The children's' deaths were a mystery until the
researchers went back and checked samples from the boy and
found avian influenza virus.
The reports suggests the that the clinical spectrum of
influenza H5N1 is wider than previously thought and that
they have important implications for the clinical and
public health responses to avian influenza.
Vietnam's director of the Agriculture's Ministry's
Animal Health Department, Bui Quang Anh said the killing of
poultry would start in cities in another tough action in
the war against the poultry virus.
"The killing of all poultry may be concentrated in
cities, urban centres, but we cannot afford to abandon
poultry farming. The current measures are to suspend the
raising of all the waterfowl to reduce their stock," he
said.
Vietnam's largest city of Ho Chi Minh, home to 10
million people near the Mekong Delta where the latest
outbreak of the deadly H5N1 began, was the first to order
such a complete slaughter.
It had already ordered the killing of all its ducks,
which can carry the disease without showing symptoms of the
virus, which kills 80 percent of the humans it infects.
Anh said healthy birds would be frozen and eaten, while
sick birds would be destroyed by burning or burial.
He added poultry raising will restructured and it may
never return to urban centres. Measures to prevent another
epidemic included raising birds in indoor farms quarantined
from wild birds are being enforced.
"We have to supervise and conduct a restructure, we
cannot let the sale of live poultry go unchecked. We will
restructure wholesale and large markets, to combine with
the culling efforts. This will help Vietnamese
form a habit to use products with proper labels from shops
and supermarkets," he said.
What the World Health Organization fears most is that
the virus could mingle with either human or pig influenza
viruses, for instance by infecting a person who also had
human flu, and acquire the ability to pass easily between
people.
Such a new strain could kill tens of millions of
people.
Bird flu has killed 80 percent of people diagnosed with
the infection, so far claiming the lives of 45 people -- 32
Vietnamese, 12 Thais and one Cambodian.
Flu experts say some people may not become fatally ill
with the infection, so it is difficult to calculate a true
mortality rate.
Migrating wildfowl, which, like domesticated ducks can
carry the virus without showing symptoms, are believed to
have brought it to Asia at the end of 2003.
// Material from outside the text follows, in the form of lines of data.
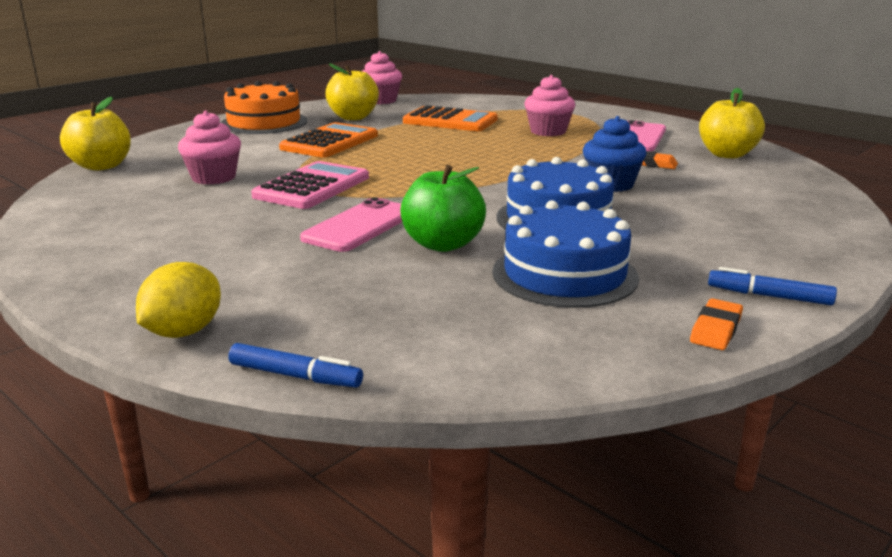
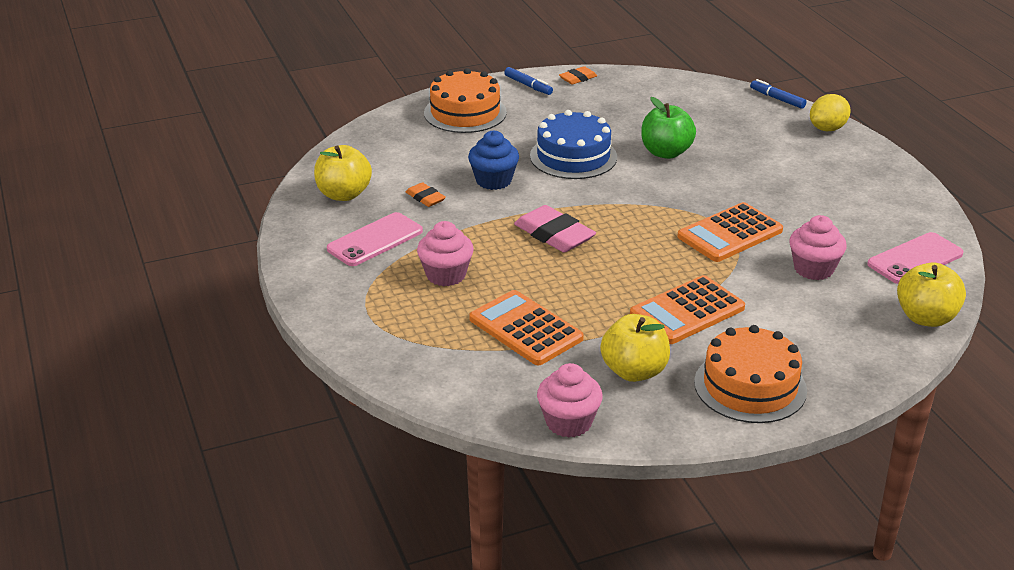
camera: 155 degrees left, 10 degrees up
(312, 187) = (730, 234): pink calculator -> orange calculator
(360, 226) = (710, 180): pink phone -> pink phone (915, 259)
(492, 161) = (554, 234): none -> pink eraser
(564, 274) = (614, 118): blue cake -> none
(774, 239) = (465, 112): none -> orange cake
Since then, it has killed 45 people -- 32 Vietnamese,
12 Thais and one Cambodian.
In the capital Hanoi, poultry are now being processed
and labelled as 'safe to eat' in fresh food markets and
customers say they welcome the new measures.
"At first, I was reluctant (to eat chickens). But
knowing that the poultry entering this market has been
quarantined. I am no longer reluctant... Yes, I bought a
chicken each day. I had three chickens. I ate them and
there has been no problem," said 64-year-old Hanoi resident
Nguyen Thi Thinh.
Vietnam's mass cull is the latest tough action taken in
its war against a virus experts fear could mutate into a
form which could pass between humans and cause a pandemic
that might kill millions in a world without immunity to it.
The Agriculture Ministry has banned hatching and
raising of water fowl, such as ducks and geese, until June
30. After that all breeding facilities would have to
register before resuming operations, Anh said.
Provinces which detect no outbreaks within 21 days are
allowed to declare themselves free of the virus, but he
declined to say on Thursday when Vietnam might declare
itself free of bird flu.
Since December 30, the H5N1 virus has infected 11
people in the south and all have died. However, only two of
seven people who caught it in the north have died, the
others recovering in hospital after treatment.
But the virus, which spread to more than half Vietnam's
64 provinces and cities since re-emerging in December, had
caused no new infections in poultry in nine of the affected
provinces over the last three weeks, it said.
Next week, the U.N. food agency and the World Organization for
Anim
al Health will hold a regional meeting
in Ho Chi Minh City to discuss the emergency.